■ **WORK ITEM**
What this exercise calls for is an exact copy of the data.

=== INFORMATION GIVEN ===

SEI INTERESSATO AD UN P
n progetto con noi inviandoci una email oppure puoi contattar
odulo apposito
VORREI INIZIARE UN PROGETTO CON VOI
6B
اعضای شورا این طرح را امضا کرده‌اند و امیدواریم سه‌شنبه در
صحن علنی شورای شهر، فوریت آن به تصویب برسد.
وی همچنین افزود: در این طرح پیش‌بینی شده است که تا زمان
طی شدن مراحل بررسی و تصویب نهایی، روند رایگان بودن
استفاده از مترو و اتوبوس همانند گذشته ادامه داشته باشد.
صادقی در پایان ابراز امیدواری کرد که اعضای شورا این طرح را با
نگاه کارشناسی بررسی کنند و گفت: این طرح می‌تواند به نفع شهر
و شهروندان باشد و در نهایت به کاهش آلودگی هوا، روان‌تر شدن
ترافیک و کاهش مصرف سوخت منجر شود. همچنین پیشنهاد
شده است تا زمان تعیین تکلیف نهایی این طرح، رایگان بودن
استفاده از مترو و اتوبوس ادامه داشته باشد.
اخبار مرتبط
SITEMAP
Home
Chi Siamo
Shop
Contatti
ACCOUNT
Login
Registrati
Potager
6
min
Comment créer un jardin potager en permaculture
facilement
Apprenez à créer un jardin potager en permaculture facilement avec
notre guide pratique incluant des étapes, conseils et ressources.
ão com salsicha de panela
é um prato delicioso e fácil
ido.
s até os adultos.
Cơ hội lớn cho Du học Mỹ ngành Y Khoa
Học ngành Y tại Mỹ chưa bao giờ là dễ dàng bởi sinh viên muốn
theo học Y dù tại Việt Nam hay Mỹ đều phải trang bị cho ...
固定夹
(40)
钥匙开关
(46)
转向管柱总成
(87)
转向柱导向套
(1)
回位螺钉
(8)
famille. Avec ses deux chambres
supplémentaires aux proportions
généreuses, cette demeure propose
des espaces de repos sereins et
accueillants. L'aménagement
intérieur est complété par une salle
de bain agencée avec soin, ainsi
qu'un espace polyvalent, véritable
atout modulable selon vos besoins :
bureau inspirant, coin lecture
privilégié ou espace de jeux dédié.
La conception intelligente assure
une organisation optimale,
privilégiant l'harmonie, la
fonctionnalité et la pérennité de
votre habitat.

===

■ **YOUR SOLUTION**
SEI INTERESSATO AD UN P
n progetto con noi inviandoci una email oppure puoi contattar
odulo apposito
VORREI INIZIARE UN PROGETTO CON VOI
6B
اعضای شورا این طرح را امضا کرده‌اند و امیدواریم سه‌شنبه در
صحن علنی شورای شهر، فوریت آن به تصویب برسد.
وی همچنین افزود: در این طرح پیش‌بینی شده است که تا زمان
طی شدن مراحل بررسی و تصویب نهایی، روند رایگان بودن
استفاده از مترو و اتوبوس همانند گذشته ادامه داشته باشد.
صادقی در پایان ابراز امیدواری کرد که اعضای شورا این طرح را با
نگاه کارشناسی بررسی کنند و گفت: این طرح می‌تواند به نفع شهر
و شهروندان باشد و در نهایت به کاهش آلودگی هوا، روان‌تر شدن
ترافیک و کاهش مصرف سوخت منجر شود. همچنین پیشنهاد
شده است تا زمان تعیین تکلیف نهایی این طرح، رایگان بودن
استفاده از مترو و اتوبوس ادامه داشته باشد.
اخبار مرتبط
SITEMAP
Home
Chi Siamo
Shop
Contatti
ACCOUNT
Login
Registrati
Potager
6
min
Comment créer un jardin potager en permaculture
facilement
Apprenez à créer un jardin potager en permaculture facilement avec
notre guide pratique incluant des étapes, conseils et ressources.
ão com salsicha de panela
é um prato delicioso e fácil
ido.
s até os adultos.
Cơ hội lớn cho Du học Mỹ ngành Y Khoa
Học ngành Y tại Mỹ chưa bao giờ là dễ dàng bởi sinh viên muốn
theo học Y dù tại Việt Nam hay Mỹ đều phải trang bị cho ...
固定夹
(40)
钥匙开关
(46)
转向管柱总成
(87)
转向柱导向套
(1)
回位螺钉
(8)
famille. Avec ses deux chambres
supplémentaires aux proportions
généreuses, cette demeure propose
des espaces de repos sereins et
accueillants. L'aménagement
intérieur est complété par une salle
de bain agencée avec soin, ainsi
qu'un espace polyvalent, véritable
atout modulable selon vos besoins :
bureau inspirant, coin lecture
privilégié ou espace de jeux dédié.
La conception intelligente assure
une organisation optimale,
privilégiant l'harmonie, la
fonctionnalité et la pérennité de
votre habitat.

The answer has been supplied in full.